● **Work request**:
Find the line that contains "BLE-72, status: 已分配 -> 新建", then repeat it and each line after it to the end of the records, exactly.

● **Given records**:
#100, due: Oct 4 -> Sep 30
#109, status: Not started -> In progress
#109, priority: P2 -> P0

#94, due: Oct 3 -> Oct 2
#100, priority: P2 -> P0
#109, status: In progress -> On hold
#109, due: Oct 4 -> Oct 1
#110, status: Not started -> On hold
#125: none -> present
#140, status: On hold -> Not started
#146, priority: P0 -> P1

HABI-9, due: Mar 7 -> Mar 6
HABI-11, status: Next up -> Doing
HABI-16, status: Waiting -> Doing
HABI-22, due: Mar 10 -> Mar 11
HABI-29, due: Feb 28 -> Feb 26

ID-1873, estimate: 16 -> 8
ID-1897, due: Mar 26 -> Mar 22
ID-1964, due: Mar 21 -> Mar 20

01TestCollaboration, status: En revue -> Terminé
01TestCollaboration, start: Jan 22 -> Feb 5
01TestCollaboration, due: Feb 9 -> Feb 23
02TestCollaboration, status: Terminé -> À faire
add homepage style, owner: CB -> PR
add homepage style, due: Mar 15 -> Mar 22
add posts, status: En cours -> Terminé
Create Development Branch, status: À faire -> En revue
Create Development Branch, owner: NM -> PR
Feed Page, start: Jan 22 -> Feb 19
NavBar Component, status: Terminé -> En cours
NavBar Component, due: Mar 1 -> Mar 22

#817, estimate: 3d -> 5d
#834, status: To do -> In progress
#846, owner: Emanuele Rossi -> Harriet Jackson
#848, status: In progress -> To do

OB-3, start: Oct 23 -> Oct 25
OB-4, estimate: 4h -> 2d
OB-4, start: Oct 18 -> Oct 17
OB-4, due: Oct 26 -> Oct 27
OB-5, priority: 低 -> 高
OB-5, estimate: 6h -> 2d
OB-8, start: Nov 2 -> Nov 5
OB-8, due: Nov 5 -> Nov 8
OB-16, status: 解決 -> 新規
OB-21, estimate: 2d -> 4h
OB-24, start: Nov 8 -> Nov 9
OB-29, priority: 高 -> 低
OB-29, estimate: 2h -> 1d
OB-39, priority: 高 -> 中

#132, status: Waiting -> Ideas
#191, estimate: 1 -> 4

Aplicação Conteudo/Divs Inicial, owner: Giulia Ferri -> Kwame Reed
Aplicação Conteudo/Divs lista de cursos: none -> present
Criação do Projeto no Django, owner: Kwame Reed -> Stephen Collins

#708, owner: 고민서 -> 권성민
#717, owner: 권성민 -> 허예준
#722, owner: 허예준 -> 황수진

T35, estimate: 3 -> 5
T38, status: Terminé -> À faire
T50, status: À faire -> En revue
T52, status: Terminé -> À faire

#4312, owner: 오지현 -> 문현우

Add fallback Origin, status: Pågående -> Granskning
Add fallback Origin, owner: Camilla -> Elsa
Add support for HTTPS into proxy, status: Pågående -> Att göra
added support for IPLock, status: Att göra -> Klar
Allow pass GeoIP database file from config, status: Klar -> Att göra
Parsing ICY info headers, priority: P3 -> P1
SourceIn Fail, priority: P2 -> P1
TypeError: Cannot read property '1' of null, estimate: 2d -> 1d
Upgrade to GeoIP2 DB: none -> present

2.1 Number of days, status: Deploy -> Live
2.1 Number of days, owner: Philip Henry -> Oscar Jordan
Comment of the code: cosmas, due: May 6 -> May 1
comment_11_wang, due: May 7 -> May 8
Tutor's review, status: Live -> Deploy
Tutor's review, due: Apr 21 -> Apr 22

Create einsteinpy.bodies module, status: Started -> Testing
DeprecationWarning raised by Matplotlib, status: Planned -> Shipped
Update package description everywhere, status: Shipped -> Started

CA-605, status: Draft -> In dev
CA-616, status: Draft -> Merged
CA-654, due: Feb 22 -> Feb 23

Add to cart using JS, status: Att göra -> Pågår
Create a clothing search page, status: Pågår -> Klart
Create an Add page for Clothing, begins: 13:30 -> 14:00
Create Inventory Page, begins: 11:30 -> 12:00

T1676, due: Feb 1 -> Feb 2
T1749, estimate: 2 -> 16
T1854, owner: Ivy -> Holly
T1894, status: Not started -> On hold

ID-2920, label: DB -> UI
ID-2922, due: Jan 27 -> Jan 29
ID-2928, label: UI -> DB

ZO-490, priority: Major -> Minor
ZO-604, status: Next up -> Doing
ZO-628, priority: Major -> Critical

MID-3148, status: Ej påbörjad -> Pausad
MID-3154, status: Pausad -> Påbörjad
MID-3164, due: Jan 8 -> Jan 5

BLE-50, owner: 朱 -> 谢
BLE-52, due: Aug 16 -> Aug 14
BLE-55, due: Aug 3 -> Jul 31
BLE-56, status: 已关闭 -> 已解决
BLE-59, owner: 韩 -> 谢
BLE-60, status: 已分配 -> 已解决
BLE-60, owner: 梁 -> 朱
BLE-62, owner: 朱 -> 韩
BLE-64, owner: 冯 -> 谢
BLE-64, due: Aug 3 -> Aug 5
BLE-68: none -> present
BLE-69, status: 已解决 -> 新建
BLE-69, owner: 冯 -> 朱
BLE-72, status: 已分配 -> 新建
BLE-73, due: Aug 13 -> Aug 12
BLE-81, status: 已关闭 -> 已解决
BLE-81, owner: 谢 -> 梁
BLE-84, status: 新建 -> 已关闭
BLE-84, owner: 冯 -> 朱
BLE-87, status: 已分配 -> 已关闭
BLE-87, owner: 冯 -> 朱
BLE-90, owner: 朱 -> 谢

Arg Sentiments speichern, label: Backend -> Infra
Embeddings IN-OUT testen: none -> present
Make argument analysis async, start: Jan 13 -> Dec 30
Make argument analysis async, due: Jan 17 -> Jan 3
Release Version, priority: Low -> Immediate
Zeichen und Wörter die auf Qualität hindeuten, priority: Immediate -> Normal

● **Answer box**:
BLE-72, status: 已分配 -> 新建
BLE-73, due: Aug 13 -> Aug 12
BLE-81, status: 已关闭 -> 已解决
BLE-81, owner: 谢 -> 梁
BLE-84, status: 新建 -> 已关闭
BLE-84, owner: 冯 -> 朱
BLE-87, status: 已分配 -> 已关闭
BLE-87, owner: 冯 -> 朱
BLE-90, owner: 朱 -> 谢

Arg Sentiments speichern, label: Backend -> Infra
Embeddings IN-OUT testen: none -> present
Make argument analysis async, start: Jan 13 -> Dec 30
Make argument analysis async, due: Jan 17 -> Jan 3
Release Version, priority: Low -> Immediate
Zeichen und Wörter die auf Qualität hindeuten, priority: Immediate -> Normal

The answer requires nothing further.